Yesterday, on Facebook, I asked what people think of the emergence of Independent candidates as we approach elections, particularly Advocate Fadzayi Mahere who has caused much comment with her decision to run for MP in Mount Pleasant.
This is a topic I had given much thought to and I sought to see what other people thought, and more importantly why some would support such candidates.
A number of the people who responded castigated Mahere and company for what they view as a sure way to divide the opposition vote and therefore benefit the current government. Others went as far as accusing Mahere of being a decoy planted to give ZANU PF an advantage citing her background and familial links to power, a point given more cogency when she was granted an interview in the State run Herald.
The other group insisted that Mahere and the others, like all of us, have a democratic right to not only vote but also contest. Additionally as a friend eruditely put it, a democracy can only benefit from more candidates and no one owes the opposition (MDC) anything. The electorate’s votes must be earned, not given to the opposition merely because they oppose ZANU PF.
These are the two camps in which most people who have an opinion on the matter generally fall and social media is full of debates either in support or rebuttal.
My own view is that, while I am not opposed to them exercising their democratic right, the candidature of these new entrants- at least in its present form as “Independents”- is unhelpful in the pursuance of a better state of affairs than the mess we are in.
The reason I say this is because I think a party or politician wants to achieve one of the following objectives: to get into power proper by having a majority or presidency, to have enough seats or numbers to get into a bargaining position, like the EFF in South Africa, or to have enough numbers to bring attention to a cause.
Realistically speaking the independents in Zimbabwe cannot attain any of these goals; the first and second are absolutely impossible while the latter is, in our situation, not of great import- there’s simply no such cause.
Additionally in the current setup, it should be clear after 37 years of Independence that only winning the Presidency matters.
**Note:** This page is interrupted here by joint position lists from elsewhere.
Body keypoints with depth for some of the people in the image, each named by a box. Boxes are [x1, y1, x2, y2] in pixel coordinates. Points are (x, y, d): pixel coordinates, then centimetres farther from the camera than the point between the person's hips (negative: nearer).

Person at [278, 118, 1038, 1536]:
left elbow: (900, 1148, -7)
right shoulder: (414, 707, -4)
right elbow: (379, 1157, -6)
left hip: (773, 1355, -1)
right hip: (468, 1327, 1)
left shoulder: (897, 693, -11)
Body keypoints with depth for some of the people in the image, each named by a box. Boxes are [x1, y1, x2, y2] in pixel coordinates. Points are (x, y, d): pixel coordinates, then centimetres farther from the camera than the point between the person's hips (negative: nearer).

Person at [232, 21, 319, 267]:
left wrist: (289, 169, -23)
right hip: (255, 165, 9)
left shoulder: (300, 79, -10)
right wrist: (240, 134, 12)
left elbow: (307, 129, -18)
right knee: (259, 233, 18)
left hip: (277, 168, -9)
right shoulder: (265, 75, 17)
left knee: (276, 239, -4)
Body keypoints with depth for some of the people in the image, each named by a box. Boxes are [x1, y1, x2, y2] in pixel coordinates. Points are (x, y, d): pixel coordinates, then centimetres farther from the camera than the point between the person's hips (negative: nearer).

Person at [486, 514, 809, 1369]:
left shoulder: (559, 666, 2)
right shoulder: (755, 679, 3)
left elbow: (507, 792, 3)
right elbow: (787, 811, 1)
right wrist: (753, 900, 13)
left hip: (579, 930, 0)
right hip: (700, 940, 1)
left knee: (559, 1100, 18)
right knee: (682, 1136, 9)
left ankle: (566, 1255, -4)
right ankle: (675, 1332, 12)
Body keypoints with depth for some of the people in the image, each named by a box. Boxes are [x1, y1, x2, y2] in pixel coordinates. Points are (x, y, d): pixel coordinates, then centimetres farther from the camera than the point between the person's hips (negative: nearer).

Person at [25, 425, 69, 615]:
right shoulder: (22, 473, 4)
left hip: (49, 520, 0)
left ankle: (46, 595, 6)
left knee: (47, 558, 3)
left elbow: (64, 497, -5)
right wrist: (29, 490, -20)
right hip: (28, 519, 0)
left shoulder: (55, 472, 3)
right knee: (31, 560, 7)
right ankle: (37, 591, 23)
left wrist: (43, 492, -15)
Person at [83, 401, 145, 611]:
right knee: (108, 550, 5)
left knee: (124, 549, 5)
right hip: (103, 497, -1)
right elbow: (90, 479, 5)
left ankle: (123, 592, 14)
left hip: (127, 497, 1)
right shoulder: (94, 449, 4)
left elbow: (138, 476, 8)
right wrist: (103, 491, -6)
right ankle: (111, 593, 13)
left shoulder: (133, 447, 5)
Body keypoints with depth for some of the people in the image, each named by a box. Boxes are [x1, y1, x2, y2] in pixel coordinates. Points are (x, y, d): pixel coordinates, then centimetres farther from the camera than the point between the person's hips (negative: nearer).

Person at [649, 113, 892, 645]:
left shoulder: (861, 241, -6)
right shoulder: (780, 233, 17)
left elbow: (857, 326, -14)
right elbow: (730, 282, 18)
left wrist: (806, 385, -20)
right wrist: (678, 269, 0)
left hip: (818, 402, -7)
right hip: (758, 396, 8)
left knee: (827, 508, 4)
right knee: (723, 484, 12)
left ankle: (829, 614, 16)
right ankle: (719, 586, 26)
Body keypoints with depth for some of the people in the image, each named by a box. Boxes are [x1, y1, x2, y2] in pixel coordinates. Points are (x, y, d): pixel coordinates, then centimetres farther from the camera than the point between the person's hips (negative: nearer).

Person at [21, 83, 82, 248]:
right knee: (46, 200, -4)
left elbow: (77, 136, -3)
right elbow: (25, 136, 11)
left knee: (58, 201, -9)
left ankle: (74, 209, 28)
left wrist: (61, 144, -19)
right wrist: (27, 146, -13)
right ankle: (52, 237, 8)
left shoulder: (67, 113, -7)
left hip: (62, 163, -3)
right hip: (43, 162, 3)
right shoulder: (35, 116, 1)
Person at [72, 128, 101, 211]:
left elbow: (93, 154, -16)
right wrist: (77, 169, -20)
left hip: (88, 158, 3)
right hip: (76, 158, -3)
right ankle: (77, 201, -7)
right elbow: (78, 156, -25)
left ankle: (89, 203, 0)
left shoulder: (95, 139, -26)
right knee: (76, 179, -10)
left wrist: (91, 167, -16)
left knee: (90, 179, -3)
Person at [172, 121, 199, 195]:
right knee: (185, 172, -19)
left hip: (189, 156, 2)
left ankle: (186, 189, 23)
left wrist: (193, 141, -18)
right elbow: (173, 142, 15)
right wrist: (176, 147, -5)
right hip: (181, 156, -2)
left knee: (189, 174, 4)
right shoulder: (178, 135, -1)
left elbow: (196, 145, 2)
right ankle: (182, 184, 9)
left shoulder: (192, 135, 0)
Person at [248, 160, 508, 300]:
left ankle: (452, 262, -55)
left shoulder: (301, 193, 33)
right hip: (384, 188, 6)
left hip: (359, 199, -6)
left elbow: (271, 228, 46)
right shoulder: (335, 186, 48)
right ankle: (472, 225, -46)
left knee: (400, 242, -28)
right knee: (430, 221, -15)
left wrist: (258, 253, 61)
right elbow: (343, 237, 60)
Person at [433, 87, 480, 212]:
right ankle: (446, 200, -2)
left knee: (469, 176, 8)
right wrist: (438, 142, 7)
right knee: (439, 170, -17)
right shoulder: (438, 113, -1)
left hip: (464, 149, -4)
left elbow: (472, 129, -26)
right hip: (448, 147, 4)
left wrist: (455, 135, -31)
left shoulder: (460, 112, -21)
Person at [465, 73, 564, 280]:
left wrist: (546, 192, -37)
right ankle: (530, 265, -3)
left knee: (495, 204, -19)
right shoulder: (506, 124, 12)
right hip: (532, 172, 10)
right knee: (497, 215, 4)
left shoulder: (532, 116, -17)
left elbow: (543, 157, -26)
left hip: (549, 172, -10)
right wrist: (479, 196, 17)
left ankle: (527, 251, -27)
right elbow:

The point that parliament or councilors have any power is, quite frankly, academic. For all their good intentions and abilities, councilors and MPs will inevitably be impeded by Presidential and ministerial decree.
Since the “Independents” cannot win, every vote cast for them is a vote not cast for someone who might win. Thus to vote for them is in effect t0 give votes to the incumbents.
This is why some people will feel like Independent candidates are there to split the votes and prolong ZANU PF rule. It is not a fear entirely unfounded, the memories of 2008 are fresh in people’s minds. To such people Independent candidates are little more than puny opportunists out to muddle the political waters and confuse the electorate.
The logical conclusion therefore, is that unless one is content with the existing order, we should rally behind a single candidate. In this case that candidate is Morgan Tsvangirai, for the simple reason that he commands the greatest support of all opposition players.
The question of whether Tsvangirai is suitable to lead is one that should be contextually considered. In other words it should be whether Tsvangirai is better as compared to Mugabe who has led us for almost 4 decades.
To pit Tsvangirai against Nkosana Moyo and then call him, for whatever reason, unqualified is an unhelpful characterization. It is a view that I feel is prevalent in the well-off middle class, aspiring political players and the intellectuals in their ivory towers who view the rest of us as cretinous.
Tsvangirai is not perfect, far from it but at the end of the day the question that I think we ought to answer is whether we should continue with Mugabe or perhaps change the government. This is a question for each individual to answer.
Yet the MDC must be reminded that it is indeed not entitled to our votes and should perhaps start a thorough introspection especially pertaining to the caliber of their Parliamentary and Council candidates, a great number of which have been outed as corrupt, while others have been in Parliament for so long that they consider being an MP a full time job.
The course of action for me is clear and it is to get rid of the ZANU PF cancer that has impoverished this country. For that to happen I will give my vote to the best candidates amongst those who stand a chance to win.
For Independents like Fadzayi Mahere who represent the kind of politics which we ought to aspire to, albeit with her privilege, I think the idea is noble but the timing unfortunate.
In another time and place she would get my vote, my support and perhaps even my money.
Unfortunately it seems to me that such a time has not yet come.